Nesta quarta-feira, 21, os recursos teriam sido liberados e em até 48 horas, espera-se que tenham chegado às embaixadas para que as pendências sejam cobertas. Mas o Itamaraty ressalva que todo o governo está trabalhando com contingenciamento de recursos, determinado pela equipe econômica, que restringiu os repasses a 1/18 do orçamento previsto para o mês. Desde novembro recursos não são repassados às representações diplomáticas.

Em e-mail enviado ao Itamaraty, que acabou vazando na internet, o encarregado de negócios da embaixada do Benin, na África, João Carlos Falzeta Zanini, relata os problemas que está enfrentando com a forte restrição orçamentária.

Ele inicia a comunicação informando que após interrupção no fornecimento de energia da embaixada, pagou, com recursos pessoais, a fatura do mês de novembro e que fez o mesmo com a conta de telefone que também estava atrasada.

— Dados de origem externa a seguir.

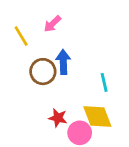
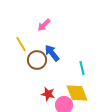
yellow line: (21, 36) -> (21, 44), moved
blue arrow: (63, 62) -> (52, 53), turned -36

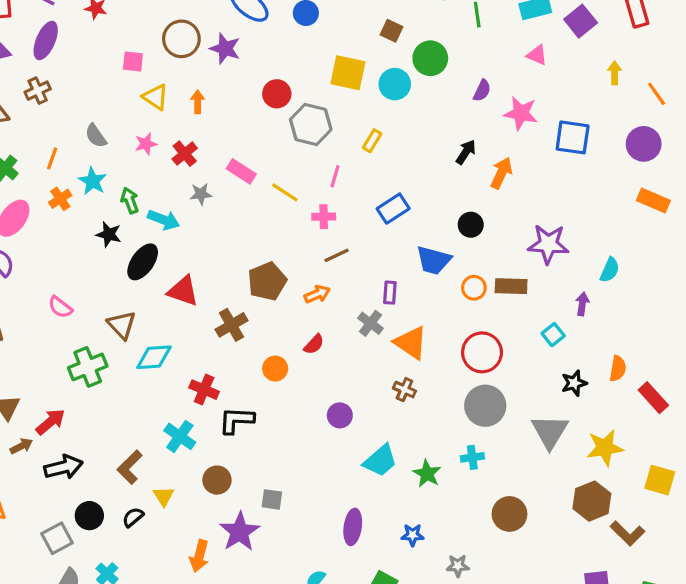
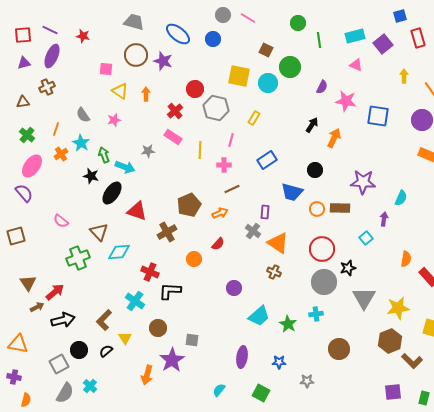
red cross: (185, 154) -> (175, 111), moved
yellow line: (285, 192) -> (200, 150), turned 60
black star: (574, 383) -> (348, 268), moved

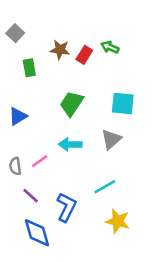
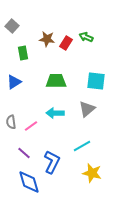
green trapezoid: (72, 103) -> (56, 81), turned 55
blue triangle: (18, 116) -> (14, 82), moved
gray semicircle: (15, 166) -> (11, 122), moved

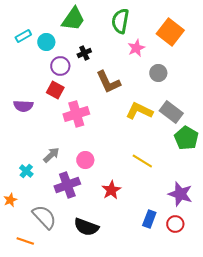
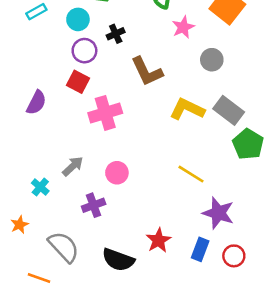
cyan circle: (46, 42) -> (78, 19), moved
purple semicircle: (23, 106) -> (36, 103), turned -66
purple cross: (67, 185) -> (94, 205), size x0.7
red star: (111, 190) -> (159, 240), moved
purple star: (180, 194) -> (218, 213), moved

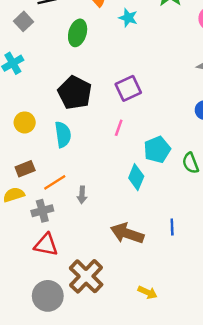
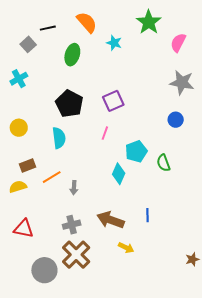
yellow circle: (25, 122) -> (19, 128), moved
gray cross: (42, 211) -> (72, 225), moved
red triangle: (46, 245) -> (24, 229), moved
yellow arrow: (148, 292) -> (126, 248), moved

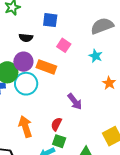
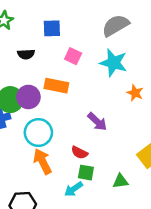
cyan star: (96, 56) -> (113, 63), size x1.6
purple circle: (23, 62) -> (28, 97), moved
cyan circle: (26, 84) -> (38, 133), moved
red semicircle: (56, 124) -> (79, 153), turned -80

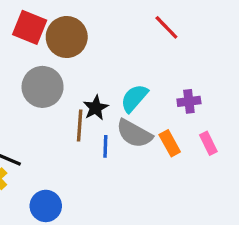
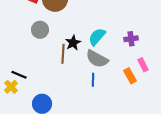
gray circle: (43, 87) -> (40, 30), size x0.7
orange rectangle: (170, 143) -> (130, 76), moved
blue line: (105, 146) -> (93, 80), moved

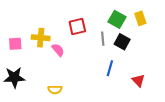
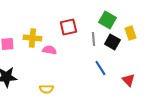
yellow rectangle: (140, 18) -> (130, 33), moved
pink semicircle: (58, 50) -> (49, 50), turned -40
blue line: (110, 68) -> (100, 68), turned -49

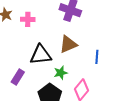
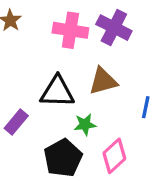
pink cross: (28, 19) -> (70, 30), moved, size x1.5

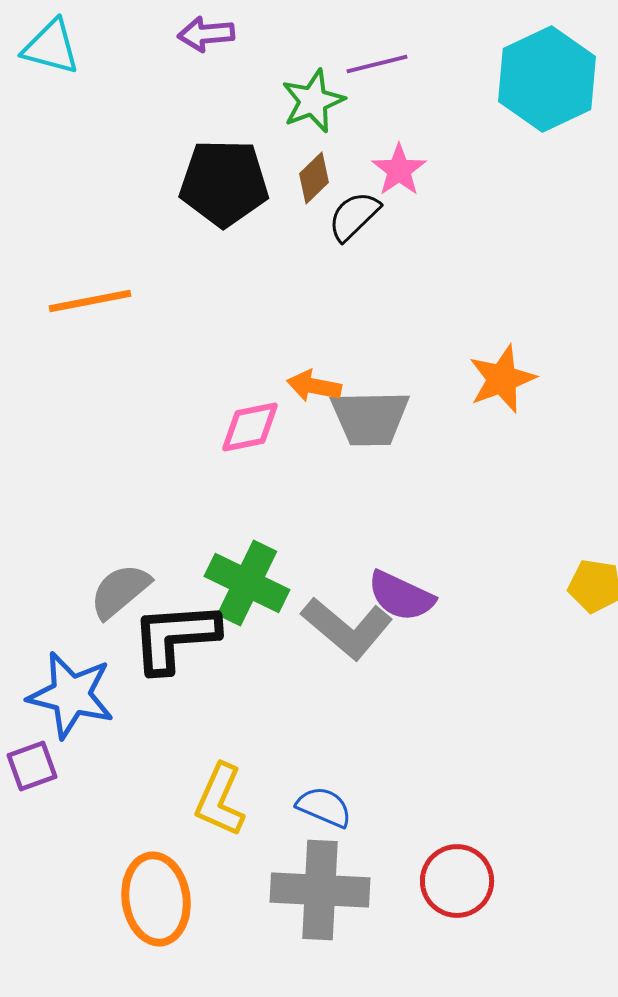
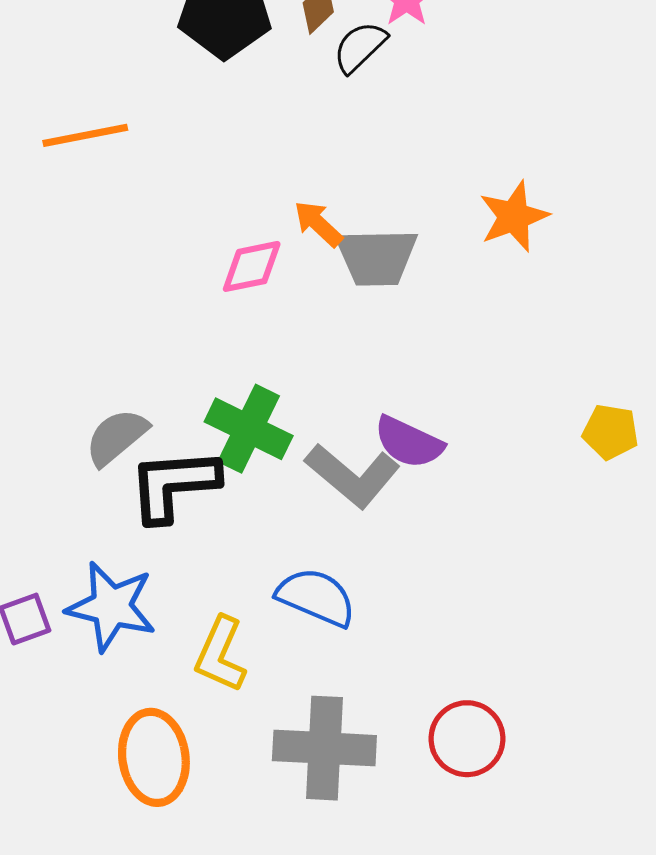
orange arrow: (314, 386) -> (318, 224), turned 32
blue star: (71, 695) -> (111, 607), moved
blue semicircle: (324, 807) -> (316, 597), moved, size x1.4

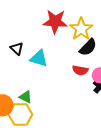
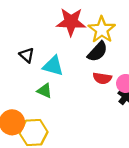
black semicircle: (88, 47) -> (98, 52), moved
green triangle: (26, 97) -> (45, 91), moved

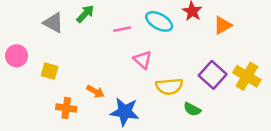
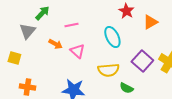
cyan ellipse: (159, 21) -> (112, 37), moved, turned 35
gray triangle: (53, 23) -> (27, 31), moved, turned 42
pink triangle: (143, 60) -> (77, 51), moved
orange arrow: (95, 91) -> (55, 44), moved

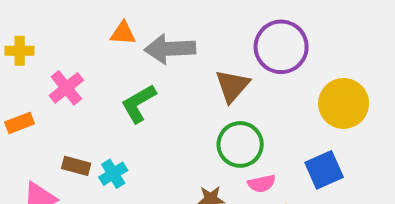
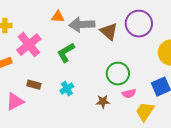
brown triangle: (232, 86) -> (109, 32), moved, turned -30
pink cross: (66, 88) -> (29, 45), size x1.4
cyan cross: (113, 174) -> (67, 89), moved

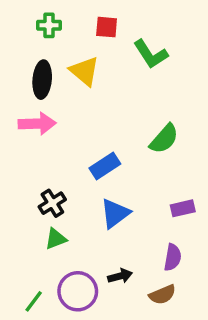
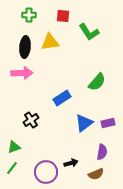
yellow triangle: (85, 71) -> (50, 42), turned -48
blue triangle: (115, 213) -> (84, 123), moved
green triangle: (56, 239) -> (14, 147), moved
green line: (34, 301) -> (12, 168), moved

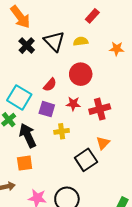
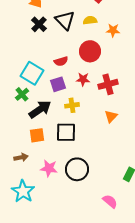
orange star: (117, 49) -> (113, 30), moved
red semicircle: (50, 85) -> (61, 61), turned 32
purple square: (47, 109) -> (58, 84), turned -35
black arrow: (28, 136) -> (40, 109), turned 80
black square: (86, 160) -> (66, 132), moved, turned 35

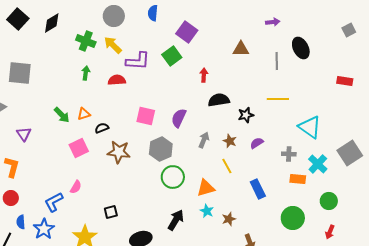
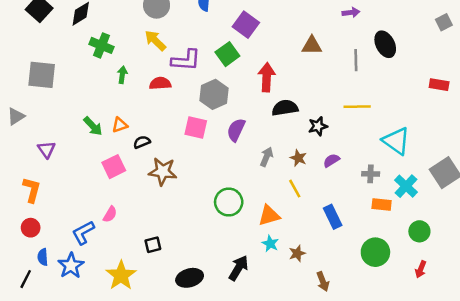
green cross: (86, 41) -> (101, 45), moved
red arrow: (204, 75) -> (267, 77), size x1.6
gray hexagon: (161, 149) -> (214, 94), moved
black arrow: (176, 220) -> (238, 268), moved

Depois que ressaltar que dispõe de apenas US$ 83,00 em caixa e que o gasto semanal para o abastecimento dos geradores da embaixada é estimado em aproximadamente U$ 180,00, Zanini informa que “não tem mais condições de manter os geradores em operação e que começará a reduzir as atividades do dia e a liberar os funcionários”.

Em seguida, ele explica que “o desconforto não é tão relevante se comparado à preocupação com a saúde” já que o posto é localizado em cidade onde “a malária é endêmica e o ar-condicionado serve de poderoso inibidor da proliferação do mosquito”.

Zanini cita ainda que todos os dias, por uma ou duas horas, é obrigado a usar velas e de lanterna por falta de dinheiro pra comprar combustível para o gerador e que quando a pressão da água se esgota, é obrigado a usar galões de água comprados no supermercado para higiene pessoal.